In this example we'll filter slow logs from entire logs and store them to another topics. project
and filter
, and User Defined Function (UDF)
features will be used.
This is very similar to filtering error logs
but we'll see how to define User Defined Function (UDF)
.
The content of script file is here:
CREATE EXTERNAL TABLE APACHE_LOGS (ID INT PRIMARY KEY, REMOTE_IP VARCHAR, REQUEST_URL VARCHAR, REQUEST_METHOD VARCHAR, STATUS VARCHAR, REQUEST_HEADER_USER_AGENT VARCHAR, TIME_RECEIVED_UTC_ISOFORMAT VARCHAR, TIME_US DOUBLE) LOCATION 'kafka://apache-logs?bootstrap-servers=localhost:9092' TBLPROPERTIES '{"producer":{"acks":"1","key.serializer":"org.apache.storm.kafka.IntSerializer"}}'
CREATE EXTERNAL TABLE APACHE_SLOW_LOGS (ID INT PRIMARY KEY, REMOTE_IP VARCHAR, REQUEST_URL VARCHAR, REQUEST_METHOD VARCHAR, STATUS INT, REQUEST_HEADER_USER_AGENT VARCHAR, TIME_RECEIVED_UTC_ISOFORMAT VARCHAR, TIME_RECEIVED_TIMESTAMP BIGINT, TIME_ELAPSED_MS INT) LOCATION 'kafka://apache-slow-logs?bootstrap-servers=localhost:9092' TBLPROPERTIES '{"producer":{"acks":"1","key.serializer":"org.apache.storm.kafka.IntSerializer"}}'
CREATE FUNCTION GET_TIME AS 'org.apache.storm.sql.runtime.functions.scalar.datetime.GetTime2'
INSERT INTO APACHE_SLOW_LOGS SELECT ID, REMOTE_IP, REQUEST_URL, REQUEST_METHOD, CAST(STATUS AS INT) AS STATUS_INT, REQUEST_HEADER_USER_AGENT, TIME_RECEIVED_UTC_ISOFORMAT, GET_TIME(TIME_RECEIVED_UTC_ISOFORMAT, 'yyyy-MM-dd''T''HH:mm:ssZZ') AS TIME_RECEIVED_TIMESTAMP, TIME_US / 1000 AS TIME_ELAPSED_MS FROM APACHE_LOGS WHERE (TIME_US / 1000) >= 100
Save this file to apache_log_slow_filtering.sql
.
We can skip the first 2 statements since it's almost same to the last example.

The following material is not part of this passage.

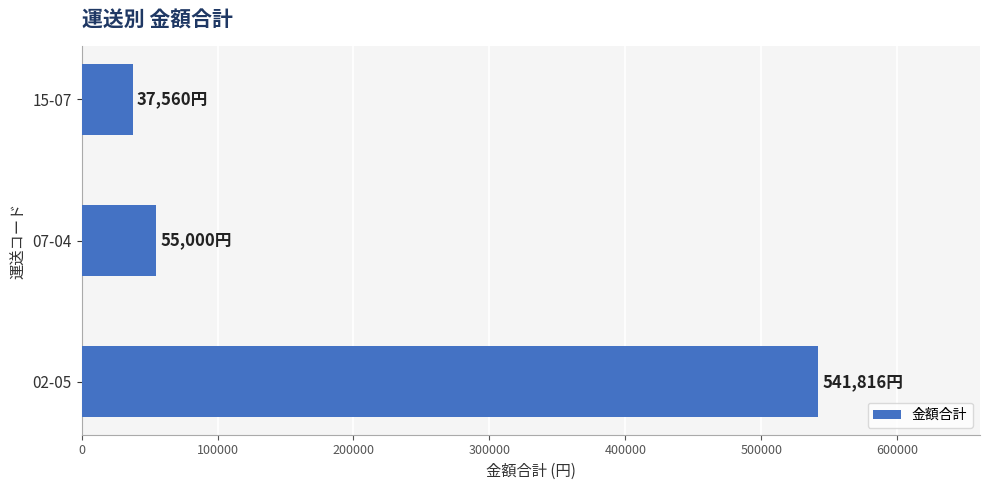

The value at 02-05 is 267062. True or false?

False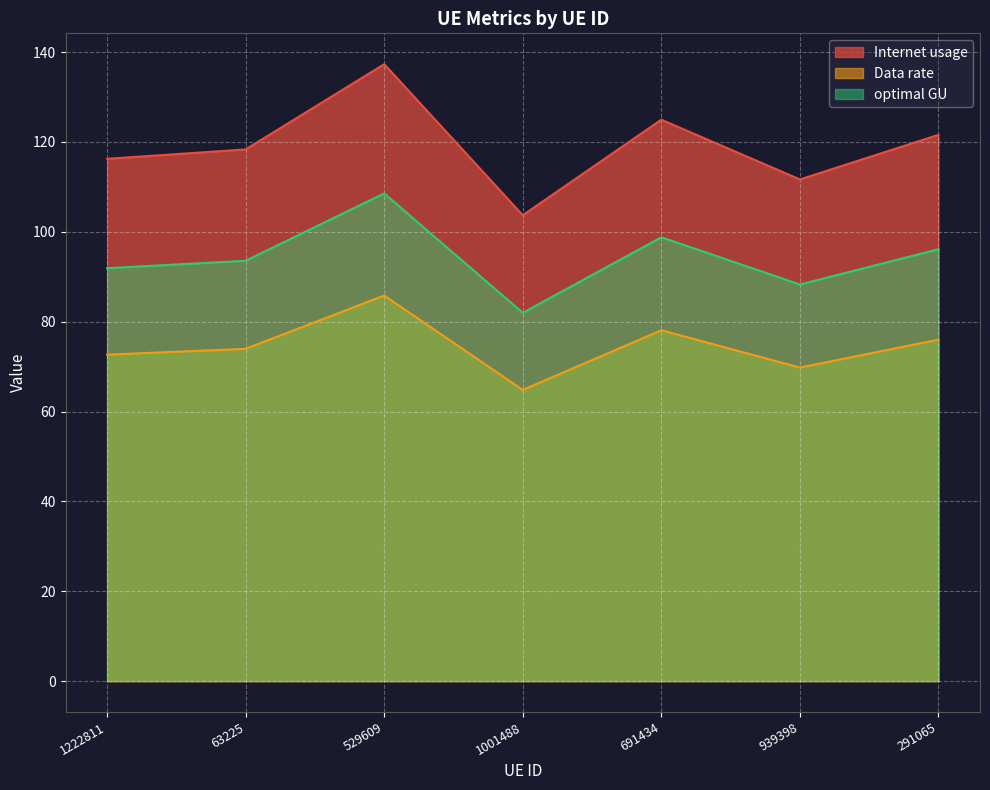

What is the sum of the Data rate values at 691434 and 1001488?

142.9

The third statement defines the User defined function
. We're defining GET_TIME
which uses org.apache.storm.sql.runtime.functions.scalar.datetime.GetTime2
class.
The implementation of GetTime2 is here:
package org.apache.storm.sql.runtime.functions.scalar.datetime;
public class GetTime2 {
public static Long evaluate(String dateString, String dateFormat) {
try {
DateTimeFormatter df = DateTimeFormat.forPattern(dateFormat).withZoneUTC();
return df.parseDateTime(dateString).getMillis();
} catch (Exception ex) {
throw new RuntimeException(ex);
}
}
}
This class can be used for UDF since it defines static evaluate
method. The SQL type of parameters and return are determined by Calcite which Storm SQL depends on.
Note that this class should be in classpath, so in order to define UDF, you need to create jar file which contains UDF classes and run storm sql
with --jar
option.
This page assumes that GetTime2 is in classpath, for simplicity.

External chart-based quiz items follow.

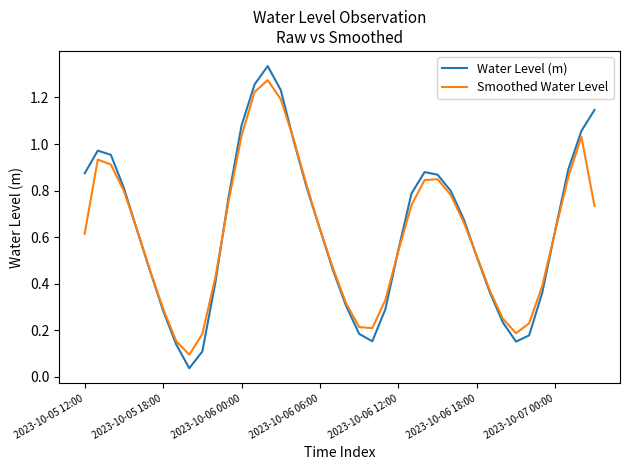

List the series in order of their peak value, lowest first.

Smoothed Water Level, Water Level (m)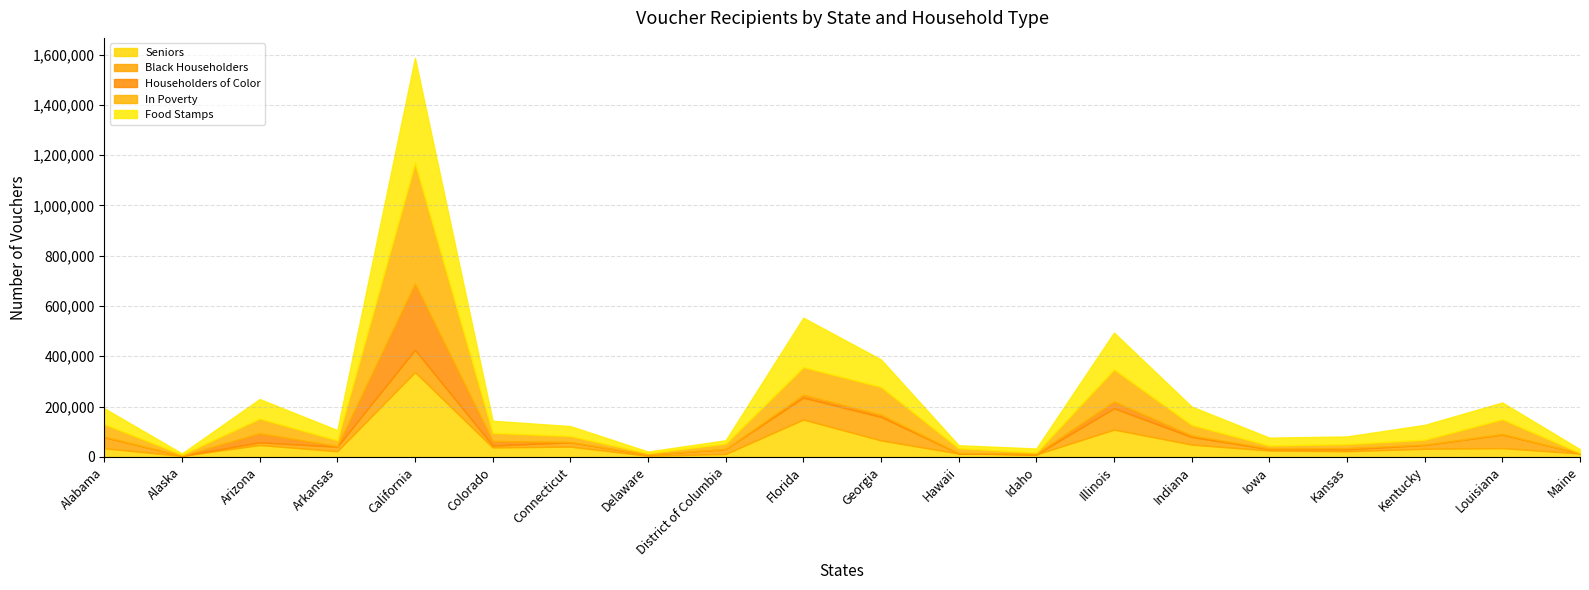

Between Colorado and Iowa, which series saw the biggest shift?

In Poverty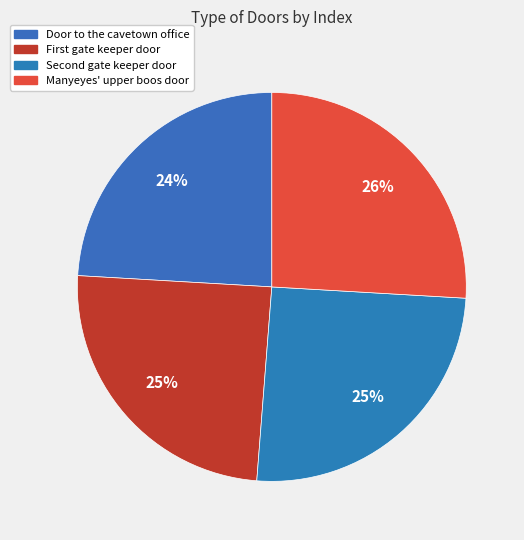

To the nearest percent, what is the difference between the largest and smallest slice percentages?

2%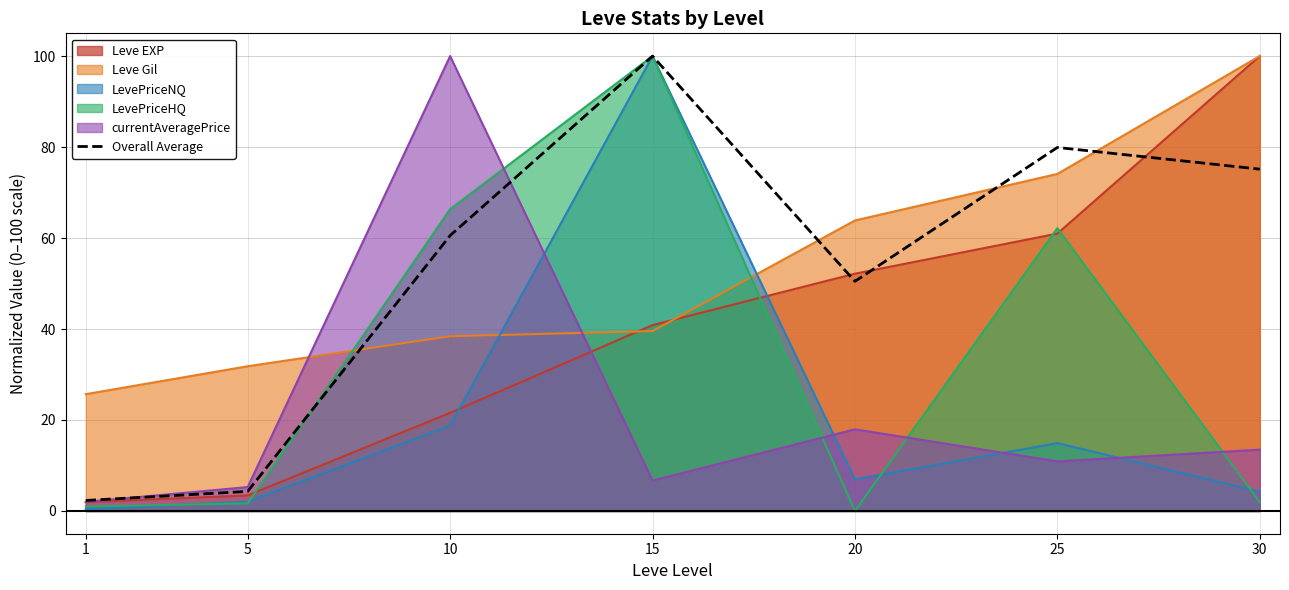

Reading right to left, transcribe all the data shown in this chart.

75.1	79.9	50.5	100.0	60.5	4.3	2.3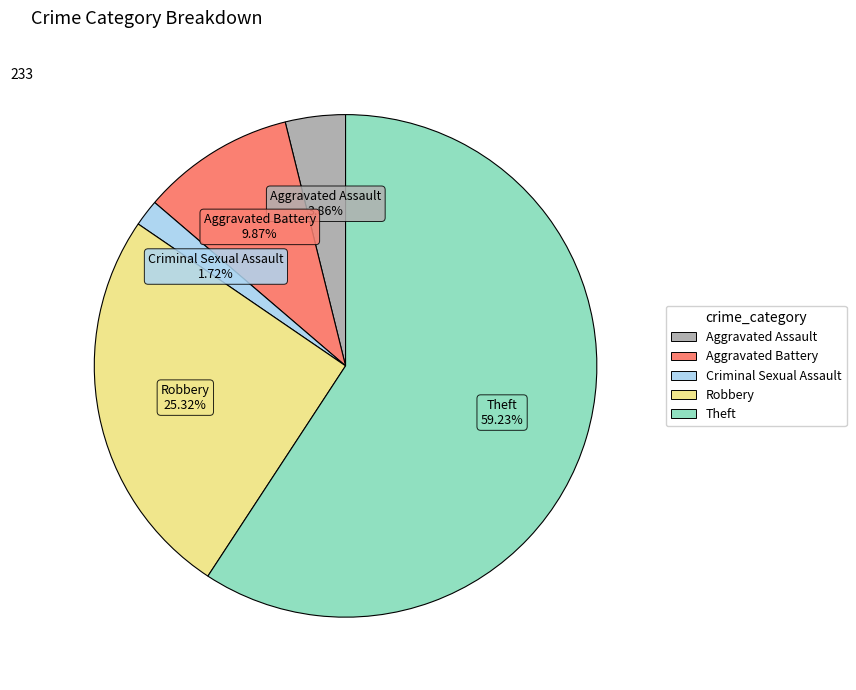

Which has a higher value, Theft or Criminal Sexual Assault?

Theft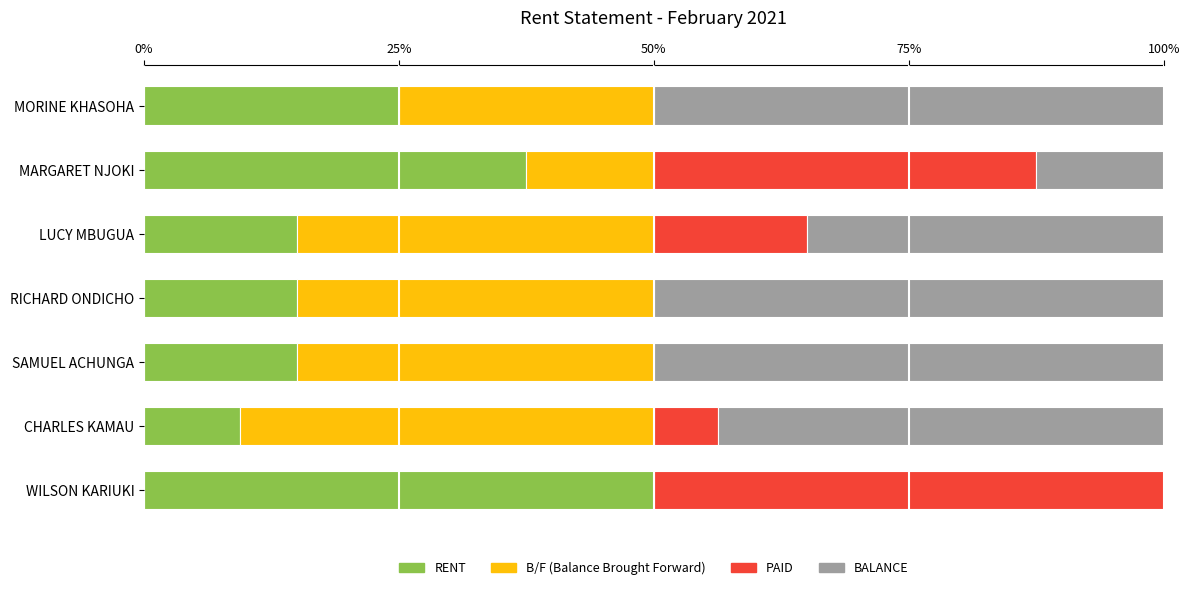

What is the total value across all series at SAMUEL ACHUNGA?

100.0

The last statement is very similar to filtering error logs. The only new thing is that we call GET_TIME(TIME_RECEIVED_UTC_ISOFORMAT, 'yyyy-MM-dd''T''HH:mm:ssZZ')

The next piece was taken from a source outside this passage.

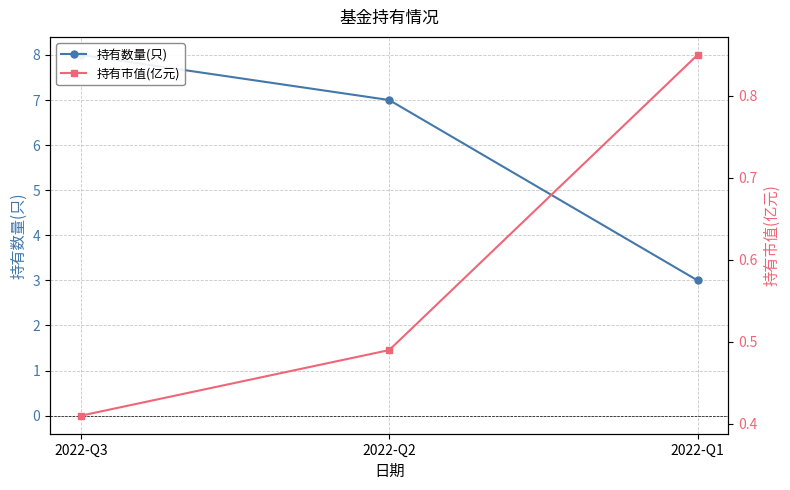

At which label does 持有数量(只) reach its minimum?

2022-Q1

to convert string time to unix timestamp (BIGINT).
Let's execute it.
$ $STORM_DIR/bin/storm sql apache_log_slow_filtering.sql apache_log_slow_filtering --artifacts "org.apache.storm:storm-sql-kafka:2.0.0-SNAPSHOT,org.apache.storm:storm-kafka-client:2.0.0-SNAPSHOT,org.apache.kafka:kafka-clients:1.1.0^org.slf4j:slf4j-log4j12"
You can see the output via console:
$ kafka-console-consumer --zookeeper localhost:2181 --topic apache-slow-logs
and the output will be similar to:
{"ID":890502,"REMOTE_IP":"136.156.159.160","REQUEST_URL":"/list","REQUEST_METHOD":"GET","STATUS":200,"REQUEST_HEADER_USER_AGENT":"Mozilla/5.0 (Windows NT 5.01) AppleWebKit/5311 (KHTML, like Gecko) Chrome/13.0.860.0 Safari/5311","TIME_RECEIVED_UTC_ISOFORMAT":"2021-06-05T03:44:59+00:00","TIME_RECEIVED_TIMESTAMP":1622864699000,"TIME_ELAPSED_MS":638.579}
{"ID":890542,"REMOTE_IP":"105.146.3.190","REQUEST_URL":"/search/tag/list","REQUEST_METHOD":"DELETE","STATUS":200,"REQUEST_HEADER_USER_AGENT":"Mozilla/5.0 (X11; Linux i686) AppleWebKit/5332 (KHTML, like Gecko) Chrome/13.0.891.0 Safari/5332","TIME_RECEIVED_UTC_ISOFORMAT":"2021-06-05T05:54:27+00:00","TIME_RECEIVED_TIMESTAMP":1622872467000,"TIME_ELAPSED_MS":403.957}
...
That's it! Supposing we have UDF which queries geo location via remote ip, we can filter via geo location, or enrich geo location to transformed result.
We looked through several simple use cases for Storm SQL to learn Storm SQL features. If you haven't looked at Storm SQL integration and Storm SQL language, you need to read it to see full supported features.